## Dataset entries

******************************

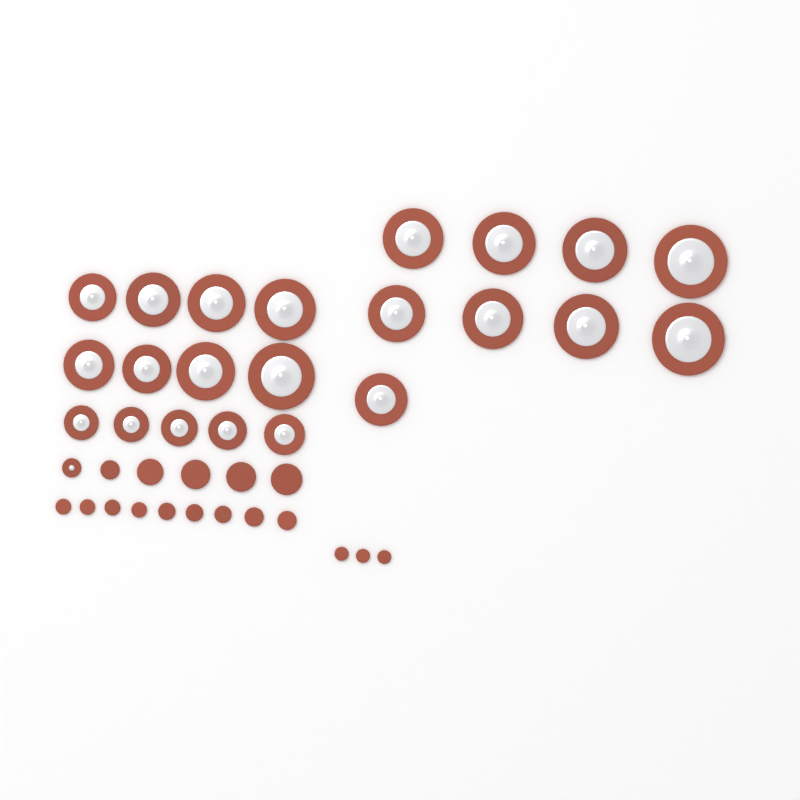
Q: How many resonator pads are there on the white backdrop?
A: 23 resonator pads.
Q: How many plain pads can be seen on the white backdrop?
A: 17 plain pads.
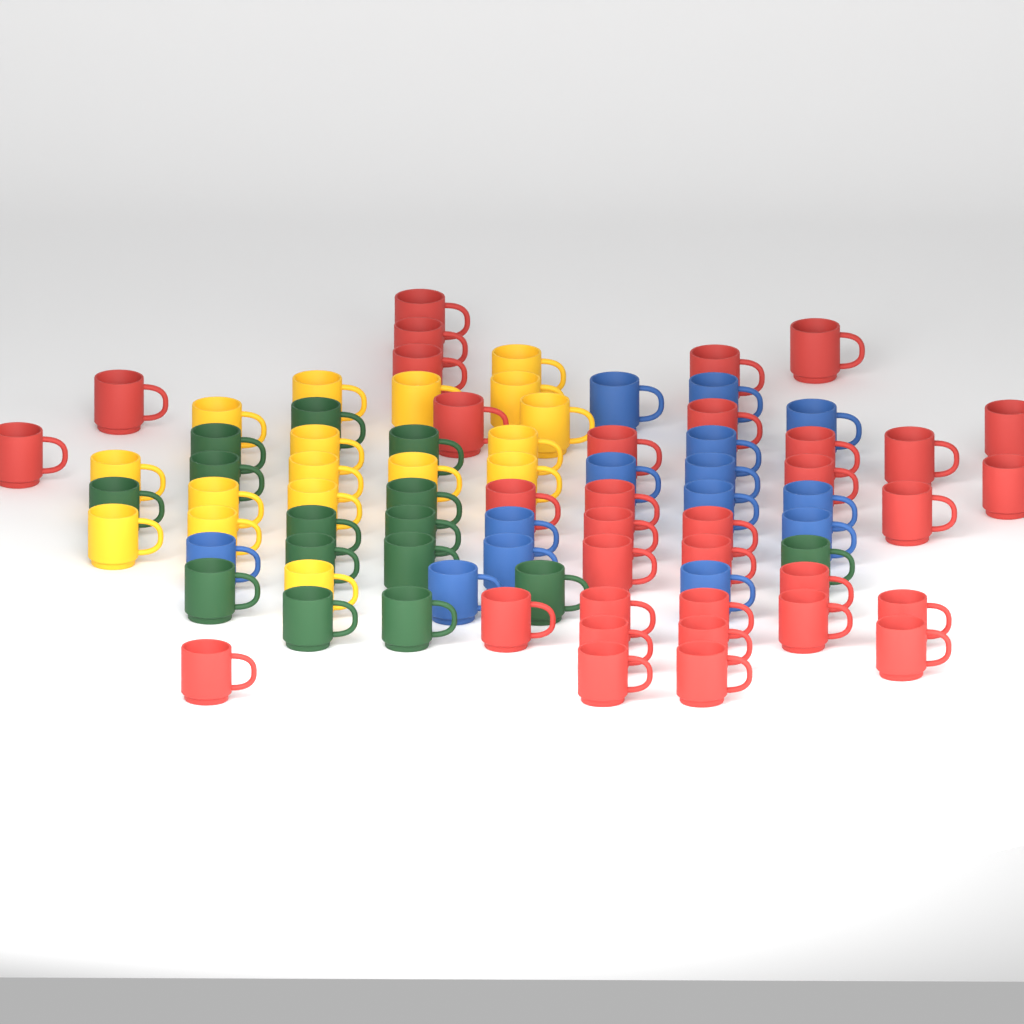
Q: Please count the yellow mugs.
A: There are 17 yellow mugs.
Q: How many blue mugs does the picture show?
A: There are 14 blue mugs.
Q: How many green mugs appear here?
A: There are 15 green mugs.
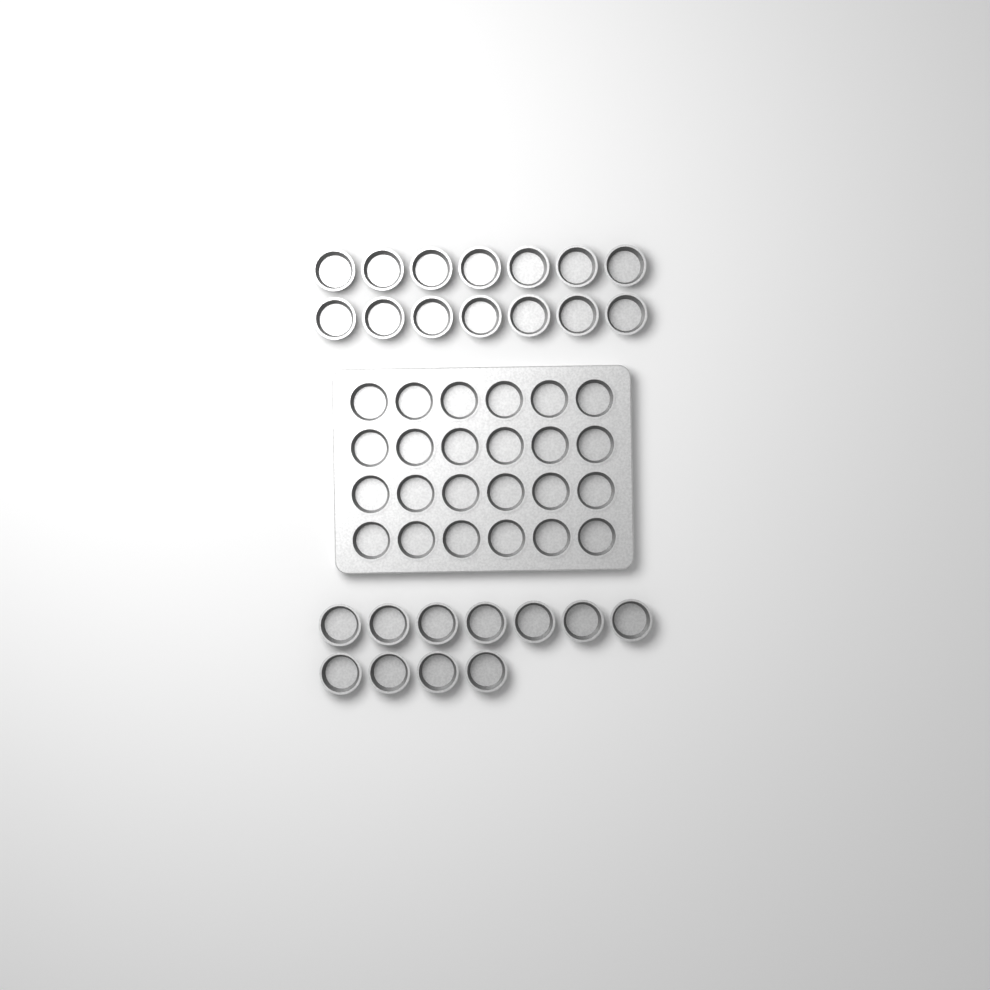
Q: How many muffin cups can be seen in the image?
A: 49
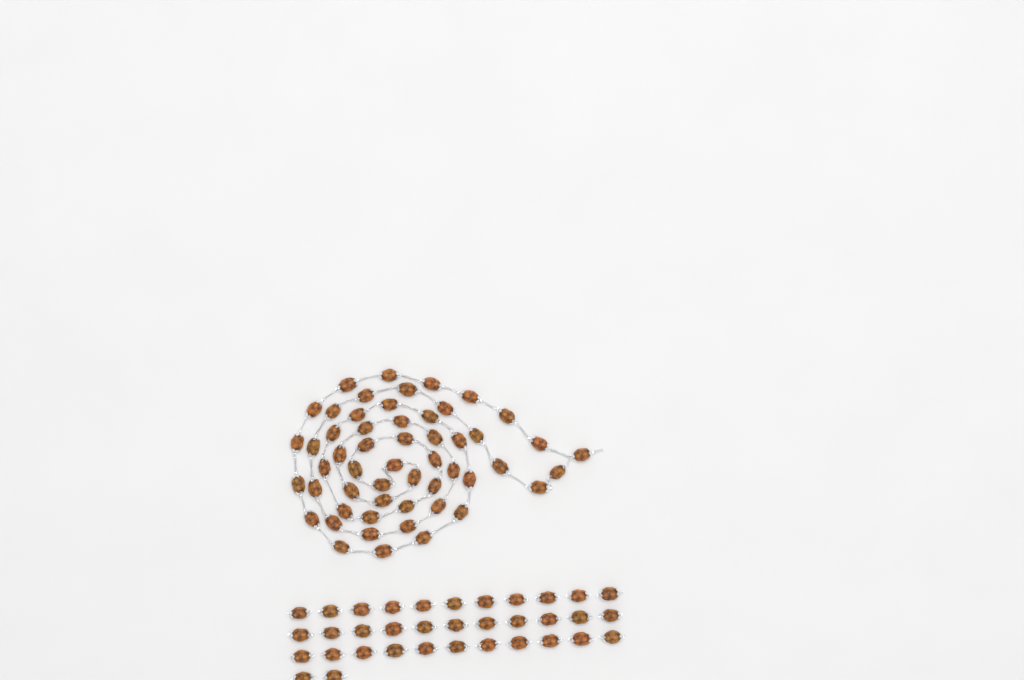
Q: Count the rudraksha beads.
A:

******************************

## Aim of the task
Reproduce every one of the lines above verbatim, omitting the pictures.

## Full answer
Q: How many resonator pads are there on the white backdrop?
A: 23 resonator pads.
Q: How many plain pads can be seen on the white backdrop?
A: 17 plain pads.
Q: Please count the yellow mugs.
A: There are 17 yellow mugs.
Q: How many blue mugs does the picture show?
A: There are 14 blue mugs.
Q: How many green mugs appear here?
A: There are 15 green mugs.
Q: How many muffin cups can be seen in the image?
A: 49
Q: Count the rudraksha beads.
A:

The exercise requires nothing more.